## Given data

============

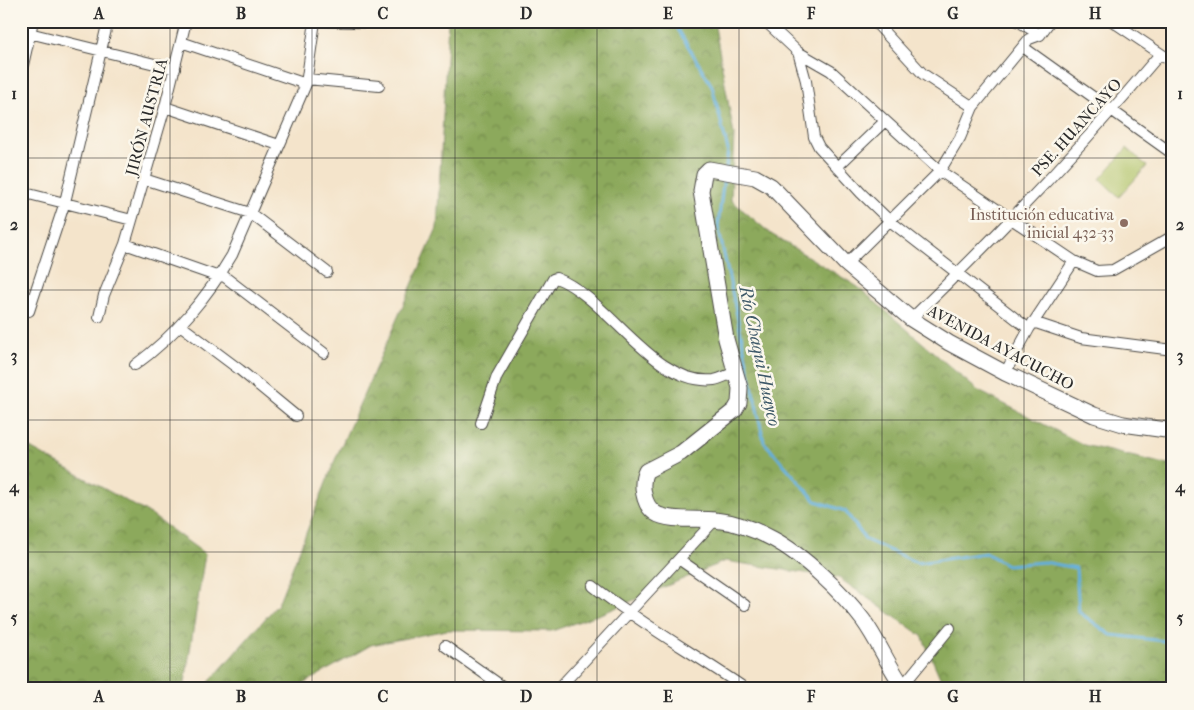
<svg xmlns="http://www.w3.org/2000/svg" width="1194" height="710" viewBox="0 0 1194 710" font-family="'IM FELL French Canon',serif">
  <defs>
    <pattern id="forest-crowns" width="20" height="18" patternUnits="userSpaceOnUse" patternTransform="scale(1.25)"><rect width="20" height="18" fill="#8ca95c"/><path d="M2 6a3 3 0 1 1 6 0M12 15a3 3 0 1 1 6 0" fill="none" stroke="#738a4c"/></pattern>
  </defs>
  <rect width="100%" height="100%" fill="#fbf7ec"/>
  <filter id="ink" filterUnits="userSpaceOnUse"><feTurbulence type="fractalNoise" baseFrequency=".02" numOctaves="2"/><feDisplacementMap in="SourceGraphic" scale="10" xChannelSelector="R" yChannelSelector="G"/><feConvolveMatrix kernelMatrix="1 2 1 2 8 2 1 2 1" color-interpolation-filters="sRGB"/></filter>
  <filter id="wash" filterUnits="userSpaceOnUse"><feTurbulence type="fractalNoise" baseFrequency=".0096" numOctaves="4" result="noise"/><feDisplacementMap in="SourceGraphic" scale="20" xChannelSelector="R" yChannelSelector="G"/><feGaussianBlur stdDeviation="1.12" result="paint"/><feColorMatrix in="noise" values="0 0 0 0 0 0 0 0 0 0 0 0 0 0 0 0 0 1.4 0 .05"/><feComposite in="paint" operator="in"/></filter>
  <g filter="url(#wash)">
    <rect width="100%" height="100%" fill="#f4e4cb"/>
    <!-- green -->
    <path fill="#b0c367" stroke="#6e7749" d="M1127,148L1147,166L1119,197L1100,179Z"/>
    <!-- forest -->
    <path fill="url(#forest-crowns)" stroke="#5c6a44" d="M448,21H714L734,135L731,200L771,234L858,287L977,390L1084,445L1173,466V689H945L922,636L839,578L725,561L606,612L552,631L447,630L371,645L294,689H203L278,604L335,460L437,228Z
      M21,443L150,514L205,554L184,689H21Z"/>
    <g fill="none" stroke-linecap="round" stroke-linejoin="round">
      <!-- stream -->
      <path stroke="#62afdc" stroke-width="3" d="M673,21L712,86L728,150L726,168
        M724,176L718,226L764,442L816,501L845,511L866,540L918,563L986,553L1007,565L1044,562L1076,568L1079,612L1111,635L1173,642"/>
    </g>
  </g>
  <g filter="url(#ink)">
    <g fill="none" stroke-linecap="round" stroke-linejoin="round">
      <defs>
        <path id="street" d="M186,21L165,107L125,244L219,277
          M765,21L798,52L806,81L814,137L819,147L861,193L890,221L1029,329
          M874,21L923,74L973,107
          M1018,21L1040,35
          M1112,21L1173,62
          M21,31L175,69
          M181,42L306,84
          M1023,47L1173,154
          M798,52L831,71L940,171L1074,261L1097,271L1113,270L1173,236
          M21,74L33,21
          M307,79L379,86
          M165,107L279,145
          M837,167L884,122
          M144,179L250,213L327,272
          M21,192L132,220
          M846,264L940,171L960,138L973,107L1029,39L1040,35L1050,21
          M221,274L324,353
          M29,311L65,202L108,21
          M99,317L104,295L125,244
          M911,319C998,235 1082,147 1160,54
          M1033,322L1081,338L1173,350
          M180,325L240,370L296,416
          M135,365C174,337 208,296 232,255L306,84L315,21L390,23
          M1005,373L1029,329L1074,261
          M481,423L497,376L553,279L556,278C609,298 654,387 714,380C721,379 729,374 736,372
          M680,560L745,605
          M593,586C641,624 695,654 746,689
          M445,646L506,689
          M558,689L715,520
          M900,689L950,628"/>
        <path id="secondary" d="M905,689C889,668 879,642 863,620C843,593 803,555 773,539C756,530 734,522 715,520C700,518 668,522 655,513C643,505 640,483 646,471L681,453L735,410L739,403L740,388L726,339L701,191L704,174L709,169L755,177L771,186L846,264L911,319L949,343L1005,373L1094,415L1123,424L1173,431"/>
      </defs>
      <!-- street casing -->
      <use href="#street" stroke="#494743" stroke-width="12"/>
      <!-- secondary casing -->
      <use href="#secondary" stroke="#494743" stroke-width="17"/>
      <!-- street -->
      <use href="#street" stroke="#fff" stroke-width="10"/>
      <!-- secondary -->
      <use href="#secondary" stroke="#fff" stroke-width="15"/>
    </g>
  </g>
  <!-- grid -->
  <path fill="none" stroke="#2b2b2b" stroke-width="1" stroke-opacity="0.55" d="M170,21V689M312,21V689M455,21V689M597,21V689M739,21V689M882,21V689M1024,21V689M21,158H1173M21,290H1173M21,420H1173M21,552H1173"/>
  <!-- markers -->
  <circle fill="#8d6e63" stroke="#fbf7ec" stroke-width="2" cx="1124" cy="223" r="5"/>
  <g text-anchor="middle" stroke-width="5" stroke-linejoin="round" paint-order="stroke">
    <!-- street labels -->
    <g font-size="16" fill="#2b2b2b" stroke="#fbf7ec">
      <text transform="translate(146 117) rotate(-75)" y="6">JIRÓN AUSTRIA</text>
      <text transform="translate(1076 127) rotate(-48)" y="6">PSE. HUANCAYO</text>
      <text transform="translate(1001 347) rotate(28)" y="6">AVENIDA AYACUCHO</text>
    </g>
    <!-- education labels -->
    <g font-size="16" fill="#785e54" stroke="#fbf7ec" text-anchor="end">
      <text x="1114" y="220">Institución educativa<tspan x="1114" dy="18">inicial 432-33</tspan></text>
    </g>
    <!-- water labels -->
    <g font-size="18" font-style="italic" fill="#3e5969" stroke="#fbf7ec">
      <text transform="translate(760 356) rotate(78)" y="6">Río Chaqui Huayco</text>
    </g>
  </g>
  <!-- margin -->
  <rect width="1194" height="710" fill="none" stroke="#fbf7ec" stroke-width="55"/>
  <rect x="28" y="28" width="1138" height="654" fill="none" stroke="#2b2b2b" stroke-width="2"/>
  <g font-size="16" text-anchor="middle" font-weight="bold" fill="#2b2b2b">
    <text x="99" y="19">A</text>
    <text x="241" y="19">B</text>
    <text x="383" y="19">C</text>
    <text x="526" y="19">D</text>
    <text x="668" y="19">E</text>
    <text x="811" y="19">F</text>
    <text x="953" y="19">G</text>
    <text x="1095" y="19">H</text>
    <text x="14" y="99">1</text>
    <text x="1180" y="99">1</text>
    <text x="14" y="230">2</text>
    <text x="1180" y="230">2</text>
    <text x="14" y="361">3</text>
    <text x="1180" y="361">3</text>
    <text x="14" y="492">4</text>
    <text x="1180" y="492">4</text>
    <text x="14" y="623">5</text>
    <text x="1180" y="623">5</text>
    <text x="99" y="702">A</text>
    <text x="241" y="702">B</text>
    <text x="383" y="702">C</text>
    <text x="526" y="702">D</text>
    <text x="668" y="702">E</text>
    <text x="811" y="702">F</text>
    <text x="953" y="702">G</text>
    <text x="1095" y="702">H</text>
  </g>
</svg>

============

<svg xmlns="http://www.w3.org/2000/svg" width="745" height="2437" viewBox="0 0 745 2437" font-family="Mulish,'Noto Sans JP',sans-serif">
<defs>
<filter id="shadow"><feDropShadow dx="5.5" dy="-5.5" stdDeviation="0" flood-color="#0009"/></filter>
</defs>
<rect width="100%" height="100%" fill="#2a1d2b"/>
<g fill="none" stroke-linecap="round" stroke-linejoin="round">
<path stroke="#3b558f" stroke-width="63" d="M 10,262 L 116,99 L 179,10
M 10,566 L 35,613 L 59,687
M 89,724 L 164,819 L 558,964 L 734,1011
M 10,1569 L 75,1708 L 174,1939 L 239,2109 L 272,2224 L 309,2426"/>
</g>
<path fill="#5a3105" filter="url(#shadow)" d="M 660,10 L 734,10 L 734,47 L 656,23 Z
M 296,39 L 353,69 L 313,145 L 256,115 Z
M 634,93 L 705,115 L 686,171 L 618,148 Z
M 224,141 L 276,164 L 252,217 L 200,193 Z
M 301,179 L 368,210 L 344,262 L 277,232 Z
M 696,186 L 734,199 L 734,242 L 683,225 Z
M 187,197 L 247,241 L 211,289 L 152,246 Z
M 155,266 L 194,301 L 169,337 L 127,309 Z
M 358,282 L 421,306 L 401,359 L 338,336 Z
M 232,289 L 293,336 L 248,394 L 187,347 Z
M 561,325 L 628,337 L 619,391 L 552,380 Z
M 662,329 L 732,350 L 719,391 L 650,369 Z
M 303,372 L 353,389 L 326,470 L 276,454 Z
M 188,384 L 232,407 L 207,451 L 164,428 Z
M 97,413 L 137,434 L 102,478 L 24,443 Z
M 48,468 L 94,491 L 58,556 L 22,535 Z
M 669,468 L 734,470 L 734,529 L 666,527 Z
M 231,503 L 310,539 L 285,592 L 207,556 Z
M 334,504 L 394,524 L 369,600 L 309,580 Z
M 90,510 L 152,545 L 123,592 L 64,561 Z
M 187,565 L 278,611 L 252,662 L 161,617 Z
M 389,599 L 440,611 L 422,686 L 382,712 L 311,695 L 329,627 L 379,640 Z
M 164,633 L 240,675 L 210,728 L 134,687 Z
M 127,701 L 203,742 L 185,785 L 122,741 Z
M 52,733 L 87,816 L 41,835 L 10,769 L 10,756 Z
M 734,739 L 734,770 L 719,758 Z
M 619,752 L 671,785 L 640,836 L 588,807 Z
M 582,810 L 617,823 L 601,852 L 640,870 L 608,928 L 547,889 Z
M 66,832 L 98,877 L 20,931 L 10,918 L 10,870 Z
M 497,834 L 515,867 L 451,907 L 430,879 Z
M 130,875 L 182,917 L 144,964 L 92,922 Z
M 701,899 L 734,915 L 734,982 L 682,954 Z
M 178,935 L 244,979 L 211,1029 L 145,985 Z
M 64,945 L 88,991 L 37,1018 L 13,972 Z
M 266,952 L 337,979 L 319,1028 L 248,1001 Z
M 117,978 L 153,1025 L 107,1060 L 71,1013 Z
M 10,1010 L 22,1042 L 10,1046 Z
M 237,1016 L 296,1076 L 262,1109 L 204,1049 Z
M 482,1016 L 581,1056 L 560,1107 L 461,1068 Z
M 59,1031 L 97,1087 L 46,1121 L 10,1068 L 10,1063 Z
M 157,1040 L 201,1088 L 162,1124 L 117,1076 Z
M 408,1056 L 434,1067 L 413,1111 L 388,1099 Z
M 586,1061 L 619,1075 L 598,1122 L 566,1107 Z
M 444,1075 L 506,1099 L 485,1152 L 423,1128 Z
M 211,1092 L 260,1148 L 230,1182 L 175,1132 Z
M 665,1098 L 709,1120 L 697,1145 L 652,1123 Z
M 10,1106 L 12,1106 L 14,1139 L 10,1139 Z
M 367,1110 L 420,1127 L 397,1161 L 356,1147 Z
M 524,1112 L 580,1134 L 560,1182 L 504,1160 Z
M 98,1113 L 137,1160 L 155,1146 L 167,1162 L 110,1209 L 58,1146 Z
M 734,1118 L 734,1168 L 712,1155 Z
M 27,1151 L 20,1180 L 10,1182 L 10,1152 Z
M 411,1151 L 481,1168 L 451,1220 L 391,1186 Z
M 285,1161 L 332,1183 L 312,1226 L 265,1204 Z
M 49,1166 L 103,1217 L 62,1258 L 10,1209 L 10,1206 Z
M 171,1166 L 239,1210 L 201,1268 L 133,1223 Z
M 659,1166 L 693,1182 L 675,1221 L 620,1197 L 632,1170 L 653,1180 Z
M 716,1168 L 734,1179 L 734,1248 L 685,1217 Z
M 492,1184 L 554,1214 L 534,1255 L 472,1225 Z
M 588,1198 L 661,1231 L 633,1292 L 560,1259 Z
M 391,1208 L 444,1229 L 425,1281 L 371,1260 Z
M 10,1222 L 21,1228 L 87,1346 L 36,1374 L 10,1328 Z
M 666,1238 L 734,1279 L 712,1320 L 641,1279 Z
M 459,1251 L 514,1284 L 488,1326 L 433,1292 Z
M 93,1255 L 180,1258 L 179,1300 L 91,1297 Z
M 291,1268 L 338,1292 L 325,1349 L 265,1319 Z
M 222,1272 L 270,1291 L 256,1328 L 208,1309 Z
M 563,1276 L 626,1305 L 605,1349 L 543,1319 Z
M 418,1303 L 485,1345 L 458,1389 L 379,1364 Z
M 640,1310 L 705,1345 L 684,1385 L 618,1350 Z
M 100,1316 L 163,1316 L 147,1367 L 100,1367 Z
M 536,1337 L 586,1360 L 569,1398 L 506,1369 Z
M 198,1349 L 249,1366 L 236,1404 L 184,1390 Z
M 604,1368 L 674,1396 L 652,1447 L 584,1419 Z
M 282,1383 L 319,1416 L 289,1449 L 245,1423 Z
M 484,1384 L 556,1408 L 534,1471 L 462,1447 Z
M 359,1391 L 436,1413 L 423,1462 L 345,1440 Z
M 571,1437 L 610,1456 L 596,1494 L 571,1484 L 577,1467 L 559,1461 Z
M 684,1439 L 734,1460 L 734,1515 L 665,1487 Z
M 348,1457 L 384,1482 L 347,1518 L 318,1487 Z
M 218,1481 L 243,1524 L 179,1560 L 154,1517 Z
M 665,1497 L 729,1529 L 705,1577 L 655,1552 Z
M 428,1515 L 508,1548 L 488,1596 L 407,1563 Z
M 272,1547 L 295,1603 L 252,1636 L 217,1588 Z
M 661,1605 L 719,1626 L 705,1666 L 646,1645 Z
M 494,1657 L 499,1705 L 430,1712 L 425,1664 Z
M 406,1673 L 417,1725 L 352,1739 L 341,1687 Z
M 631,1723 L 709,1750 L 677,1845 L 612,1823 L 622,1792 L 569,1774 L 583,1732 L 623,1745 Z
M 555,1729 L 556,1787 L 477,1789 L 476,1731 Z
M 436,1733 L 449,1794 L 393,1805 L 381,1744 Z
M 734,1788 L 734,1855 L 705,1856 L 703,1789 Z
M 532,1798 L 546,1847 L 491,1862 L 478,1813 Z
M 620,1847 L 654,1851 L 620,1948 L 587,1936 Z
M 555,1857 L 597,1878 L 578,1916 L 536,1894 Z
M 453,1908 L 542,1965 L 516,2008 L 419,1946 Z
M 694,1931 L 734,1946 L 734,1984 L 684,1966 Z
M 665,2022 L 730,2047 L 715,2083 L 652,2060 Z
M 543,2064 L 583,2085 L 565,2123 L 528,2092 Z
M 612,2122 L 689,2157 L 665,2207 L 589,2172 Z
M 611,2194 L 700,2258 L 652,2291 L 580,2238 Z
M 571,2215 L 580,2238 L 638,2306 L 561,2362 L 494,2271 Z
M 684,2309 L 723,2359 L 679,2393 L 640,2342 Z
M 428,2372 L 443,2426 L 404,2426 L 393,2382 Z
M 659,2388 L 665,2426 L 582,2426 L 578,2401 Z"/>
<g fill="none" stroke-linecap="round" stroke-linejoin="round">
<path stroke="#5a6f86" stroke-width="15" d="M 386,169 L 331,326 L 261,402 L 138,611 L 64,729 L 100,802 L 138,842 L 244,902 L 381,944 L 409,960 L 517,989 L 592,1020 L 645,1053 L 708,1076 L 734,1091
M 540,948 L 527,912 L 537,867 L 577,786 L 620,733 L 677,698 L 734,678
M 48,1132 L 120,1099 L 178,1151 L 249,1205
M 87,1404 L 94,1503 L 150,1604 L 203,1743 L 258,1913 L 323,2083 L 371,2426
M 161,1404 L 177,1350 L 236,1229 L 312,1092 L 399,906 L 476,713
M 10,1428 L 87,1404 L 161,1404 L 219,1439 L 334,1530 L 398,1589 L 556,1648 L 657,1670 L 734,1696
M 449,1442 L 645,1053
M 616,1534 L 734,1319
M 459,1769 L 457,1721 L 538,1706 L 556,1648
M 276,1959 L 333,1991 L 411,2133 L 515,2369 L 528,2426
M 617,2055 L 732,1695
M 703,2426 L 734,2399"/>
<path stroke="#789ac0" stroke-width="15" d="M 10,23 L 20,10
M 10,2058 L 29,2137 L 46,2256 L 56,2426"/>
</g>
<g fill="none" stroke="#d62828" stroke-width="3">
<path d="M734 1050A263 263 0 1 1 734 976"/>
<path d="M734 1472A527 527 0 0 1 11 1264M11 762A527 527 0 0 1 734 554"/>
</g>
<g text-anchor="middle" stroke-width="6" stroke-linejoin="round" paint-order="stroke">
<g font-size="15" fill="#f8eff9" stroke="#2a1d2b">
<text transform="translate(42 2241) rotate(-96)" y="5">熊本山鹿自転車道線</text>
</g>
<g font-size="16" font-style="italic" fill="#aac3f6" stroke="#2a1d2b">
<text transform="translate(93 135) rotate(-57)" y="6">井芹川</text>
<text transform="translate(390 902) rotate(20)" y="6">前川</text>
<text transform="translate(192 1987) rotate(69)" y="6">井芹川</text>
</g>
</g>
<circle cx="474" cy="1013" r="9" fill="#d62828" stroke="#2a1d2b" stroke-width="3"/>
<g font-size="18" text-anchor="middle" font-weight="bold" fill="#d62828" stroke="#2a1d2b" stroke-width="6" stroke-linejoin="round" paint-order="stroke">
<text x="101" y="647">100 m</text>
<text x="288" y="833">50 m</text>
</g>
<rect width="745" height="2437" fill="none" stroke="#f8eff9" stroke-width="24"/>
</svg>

============

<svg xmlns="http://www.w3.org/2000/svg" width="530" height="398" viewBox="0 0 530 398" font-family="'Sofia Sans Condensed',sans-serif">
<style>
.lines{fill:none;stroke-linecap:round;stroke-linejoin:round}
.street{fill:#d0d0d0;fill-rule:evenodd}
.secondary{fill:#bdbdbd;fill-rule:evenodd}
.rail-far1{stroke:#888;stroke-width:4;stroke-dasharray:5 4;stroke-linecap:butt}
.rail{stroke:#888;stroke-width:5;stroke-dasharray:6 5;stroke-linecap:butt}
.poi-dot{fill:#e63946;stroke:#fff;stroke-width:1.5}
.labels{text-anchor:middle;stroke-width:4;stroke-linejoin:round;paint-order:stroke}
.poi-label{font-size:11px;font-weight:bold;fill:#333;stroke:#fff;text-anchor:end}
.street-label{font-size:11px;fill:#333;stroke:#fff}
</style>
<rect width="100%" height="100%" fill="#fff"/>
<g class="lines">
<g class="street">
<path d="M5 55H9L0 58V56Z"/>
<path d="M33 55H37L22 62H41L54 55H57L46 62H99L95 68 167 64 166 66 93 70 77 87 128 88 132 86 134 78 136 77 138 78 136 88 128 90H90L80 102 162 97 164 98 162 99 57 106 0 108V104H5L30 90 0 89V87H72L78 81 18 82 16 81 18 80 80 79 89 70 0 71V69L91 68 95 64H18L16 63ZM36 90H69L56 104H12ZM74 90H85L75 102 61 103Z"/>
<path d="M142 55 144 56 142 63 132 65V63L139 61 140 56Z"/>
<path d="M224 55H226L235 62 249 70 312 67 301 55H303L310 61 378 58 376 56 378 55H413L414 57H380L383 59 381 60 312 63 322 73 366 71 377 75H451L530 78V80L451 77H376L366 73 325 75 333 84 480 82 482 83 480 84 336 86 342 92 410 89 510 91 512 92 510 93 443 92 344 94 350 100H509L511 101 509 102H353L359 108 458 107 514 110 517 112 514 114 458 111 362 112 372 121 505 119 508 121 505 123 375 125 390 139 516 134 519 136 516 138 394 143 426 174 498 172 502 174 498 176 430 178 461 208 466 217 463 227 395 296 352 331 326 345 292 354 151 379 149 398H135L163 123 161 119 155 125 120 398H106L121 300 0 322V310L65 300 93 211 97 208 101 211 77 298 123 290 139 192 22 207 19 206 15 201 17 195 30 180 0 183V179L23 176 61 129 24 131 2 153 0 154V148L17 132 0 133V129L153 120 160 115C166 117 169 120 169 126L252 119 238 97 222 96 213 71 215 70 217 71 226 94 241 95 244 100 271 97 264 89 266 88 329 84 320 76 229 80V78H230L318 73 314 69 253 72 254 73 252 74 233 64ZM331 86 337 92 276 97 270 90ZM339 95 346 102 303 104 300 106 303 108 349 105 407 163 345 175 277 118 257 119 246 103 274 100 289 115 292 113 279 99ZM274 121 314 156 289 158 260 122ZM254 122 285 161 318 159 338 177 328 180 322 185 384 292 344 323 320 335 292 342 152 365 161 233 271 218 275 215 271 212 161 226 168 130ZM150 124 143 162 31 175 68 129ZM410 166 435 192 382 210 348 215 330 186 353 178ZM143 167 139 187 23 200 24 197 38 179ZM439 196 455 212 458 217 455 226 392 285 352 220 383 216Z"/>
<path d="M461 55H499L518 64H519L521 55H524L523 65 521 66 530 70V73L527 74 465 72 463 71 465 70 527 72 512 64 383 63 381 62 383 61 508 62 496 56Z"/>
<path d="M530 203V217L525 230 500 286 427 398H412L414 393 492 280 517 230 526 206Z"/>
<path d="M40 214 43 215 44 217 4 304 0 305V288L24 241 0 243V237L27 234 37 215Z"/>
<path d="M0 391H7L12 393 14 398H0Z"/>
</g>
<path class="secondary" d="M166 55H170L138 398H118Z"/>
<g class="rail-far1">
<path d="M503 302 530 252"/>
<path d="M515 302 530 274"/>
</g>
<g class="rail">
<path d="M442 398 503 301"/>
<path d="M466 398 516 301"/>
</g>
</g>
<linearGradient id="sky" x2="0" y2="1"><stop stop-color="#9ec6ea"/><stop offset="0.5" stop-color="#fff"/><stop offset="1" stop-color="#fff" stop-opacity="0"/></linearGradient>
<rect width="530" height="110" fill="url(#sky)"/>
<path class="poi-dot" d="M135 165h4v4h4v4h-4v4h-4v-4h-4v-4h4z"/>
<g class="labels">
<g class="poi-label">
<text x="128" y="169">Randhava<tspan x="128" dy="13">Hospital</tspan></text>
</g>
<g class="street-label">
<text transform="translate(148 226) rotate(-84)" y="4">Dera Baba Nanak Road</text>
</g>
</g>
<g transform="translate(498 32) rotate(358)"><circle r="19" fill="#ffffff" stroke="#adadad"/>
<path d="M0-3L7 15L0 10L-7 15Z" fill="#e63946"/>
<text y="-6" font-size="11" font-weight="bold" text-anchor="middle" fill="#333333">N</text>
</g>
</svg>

============

## Work order
From the records above, pull out every line containing the word "lines".

## Written answer
.lines{fill:none;stroke-linecap:round;stroke-linejoin:round}
<g class="lines">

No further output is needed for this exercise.